The step-up exercise is personally one of my favorite exercises to prescribe for any runner looking to increase their force production through the ground with each stride. When performed with the non-stepping leg following through to a thigh-block position, (hip and knee in 90 degrees flexion), it directly mimics a running motion and provides a sufficient workload from 90 degrees to 0 at the hip. The thigh position at the top of the step-up is directly applied to the actual running mechanics in each stride as we bring the thigh up through hip flexion.
When performed optimally, this exercise engages all of the glutes as well as quads, hamstrings, adductors, and calves. Eccentric strength is emphasised, creating a different challenge than a split squat or lunge.
To perform the step-up to exercise you must first have a step that is the proper height. In order to assessthis you must put your foot flat on the step. If your hip and knee are both at right angles then you are ready to begin. If the knee is higher than the hip then the step is too high and if the knee is lower than the hip then the step is too low. This is an important variable to this exercise because we are trying to achieve strength increases and a specific range of motion.

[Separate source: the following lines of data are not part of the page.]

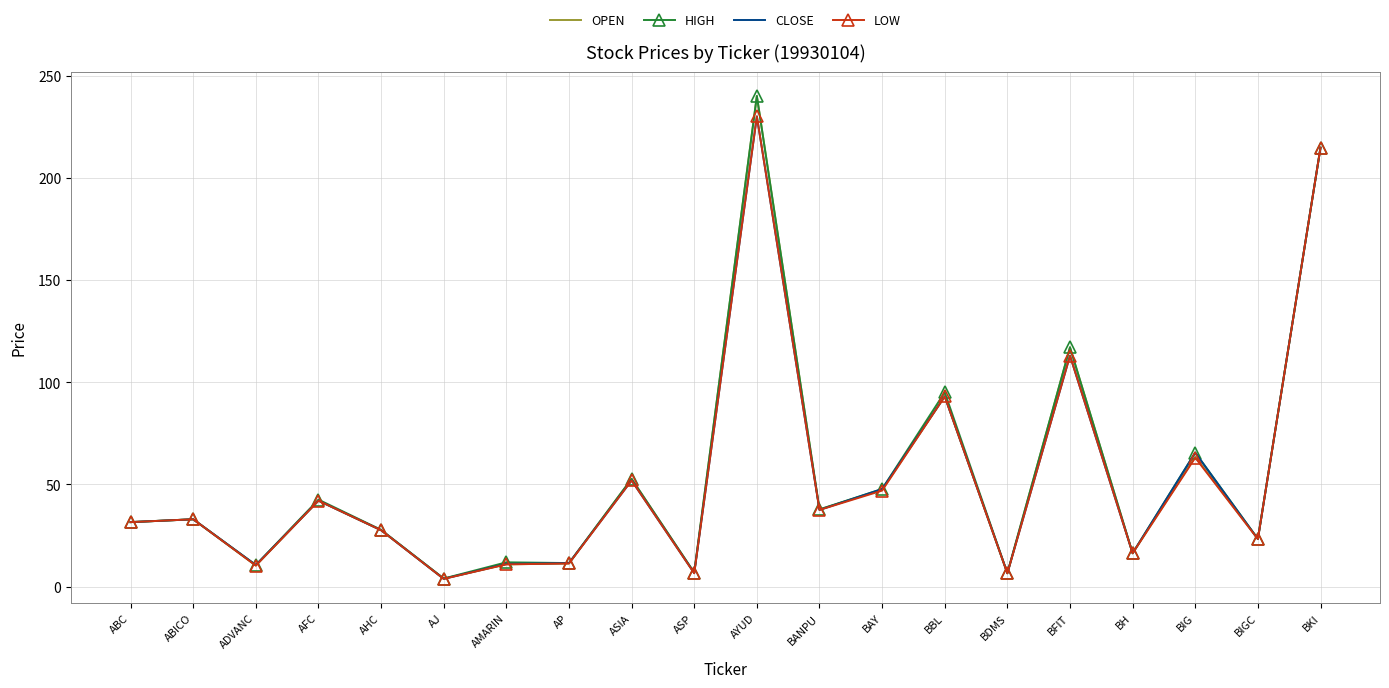

Which category has the lowest value across all series?

AJ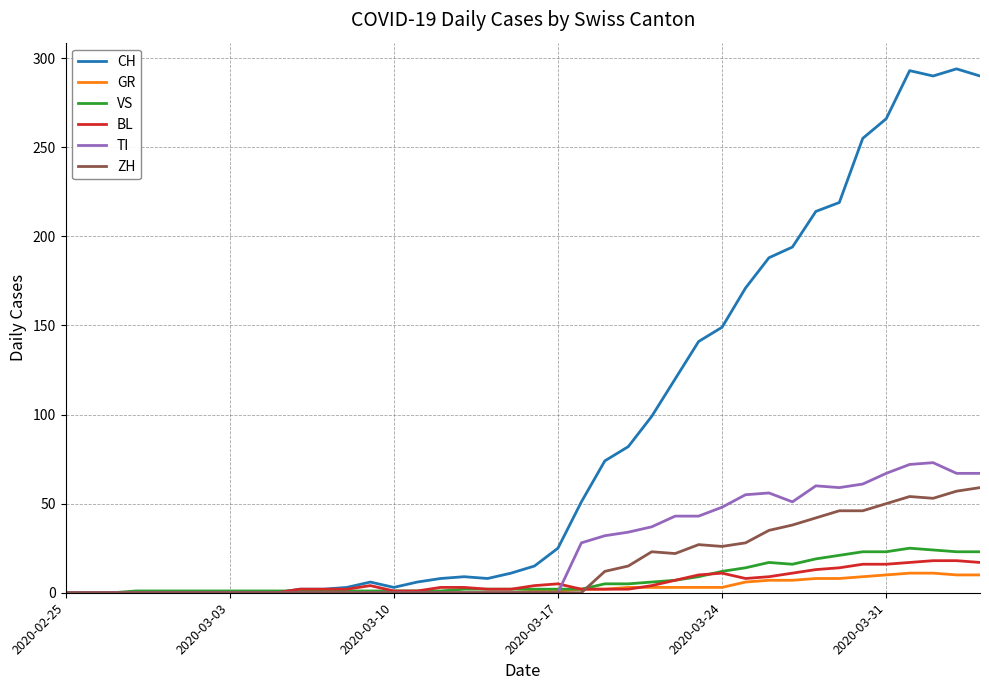

What is the maximum value for TI?

73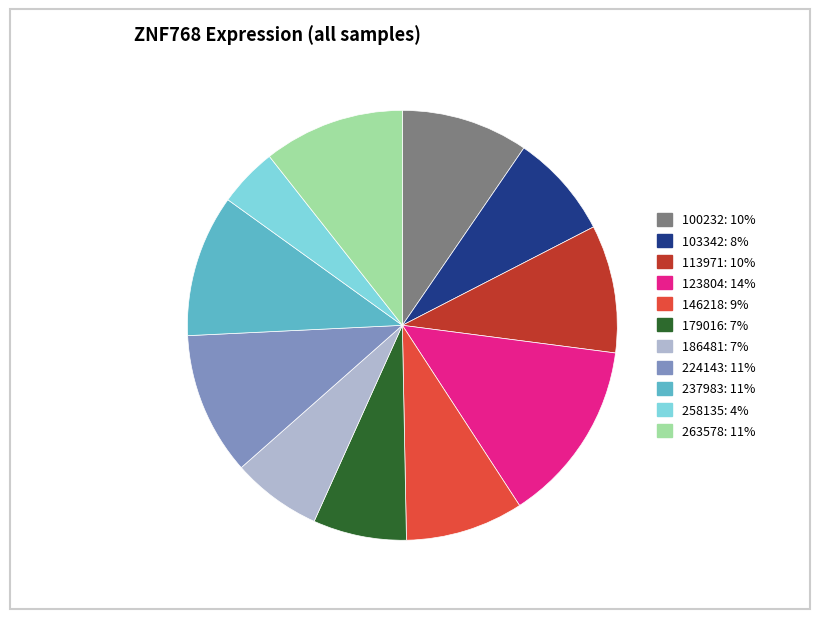

Count the number of slices in the pie.

11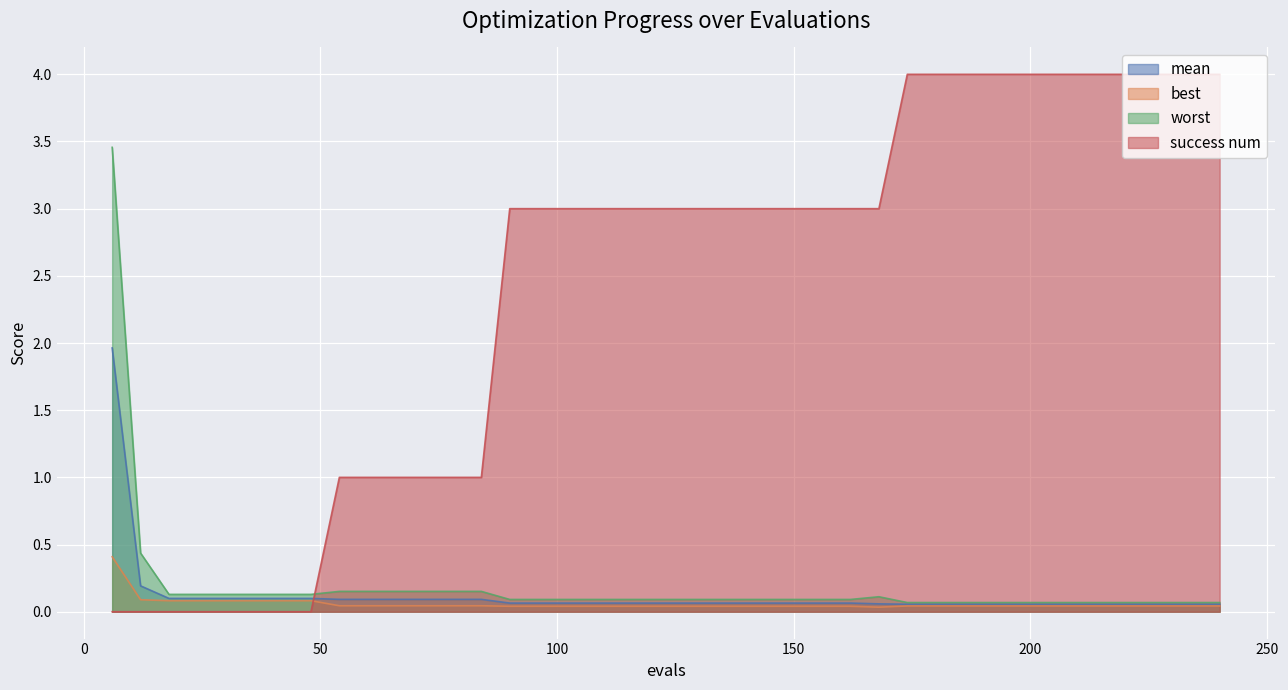

What is the minimum value for worst?

0.1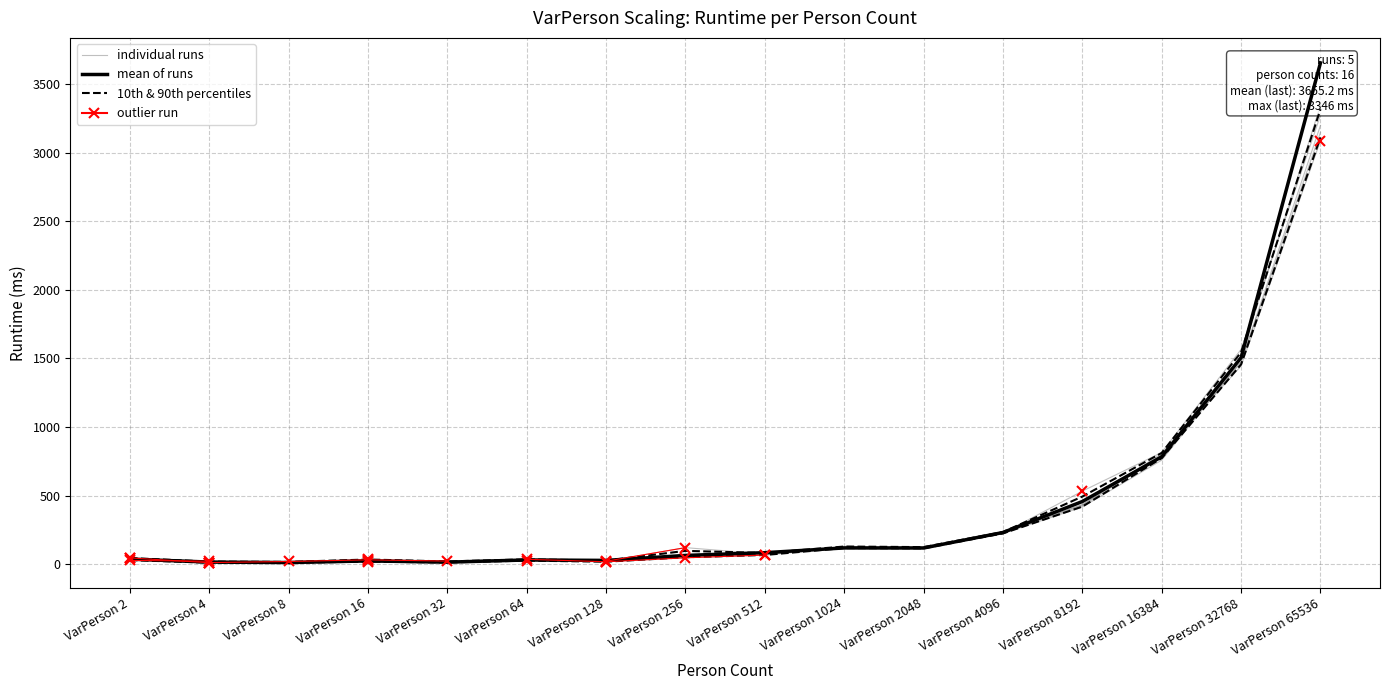

What is the maximum value shown in the chart?

3655.2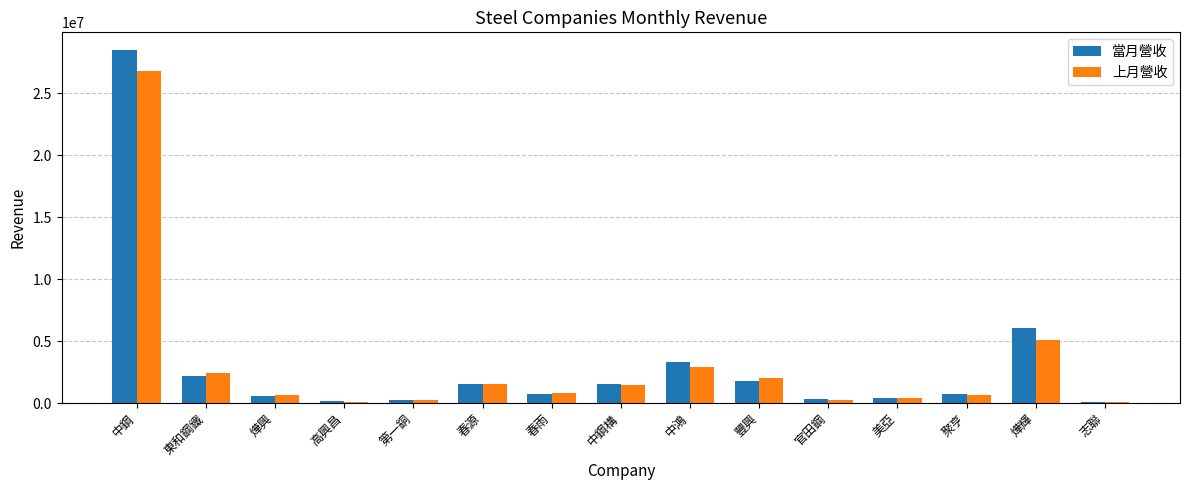

What is the total value across all series at 中鴻?

6185287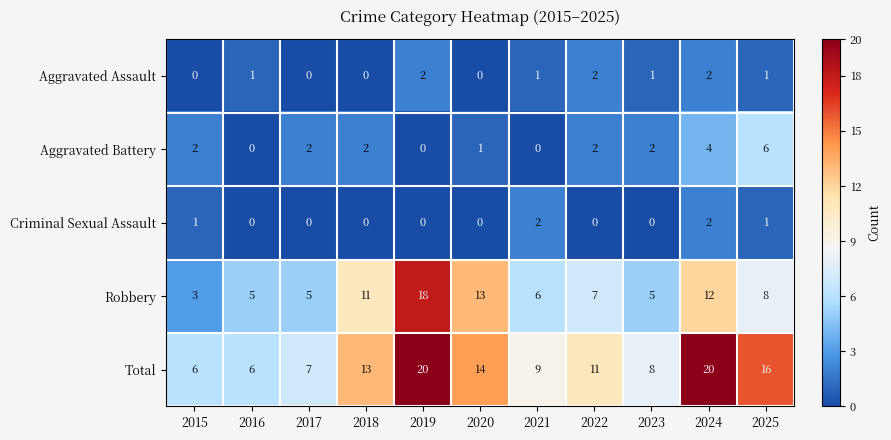

At how many categories does at least one series exceed 4?

11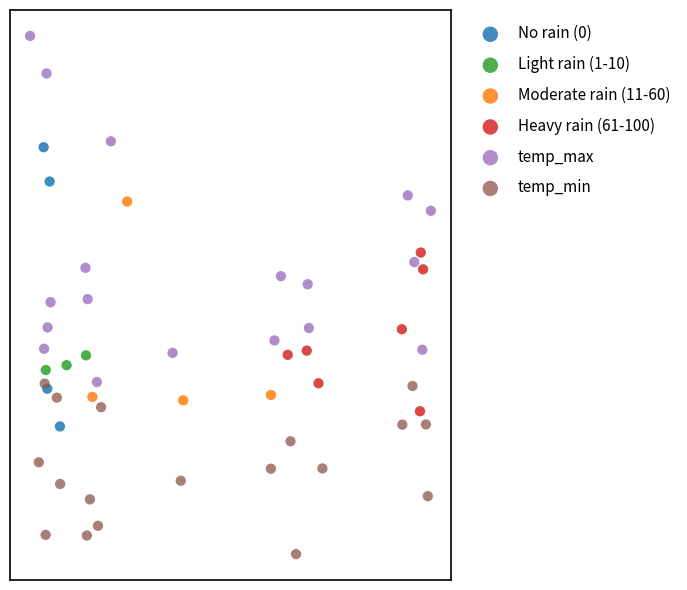

Which series reaches the minimum Y coordinate?

temp_min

How To Do Perform a Step-Up
- Step-up with a flat foot driving through the heel. Be sure not to bounce yourself off the ground. The foot that is in contact with the ground is never going to touch the step; instead it will go straight from the ground up into a thigh block position (hip height) and then back down to the ground.
- The arm movement should be coordinated with the stride (opposite hand up with thigh).
- On the way down be sure to have full eccentric contraction to control your body slowly in the downward phase and not crash. If this exercise is too easy you can front-load a barbell or use a contralateral dumbbell (holding a dumbbell with the arm of the same leg that is coming up).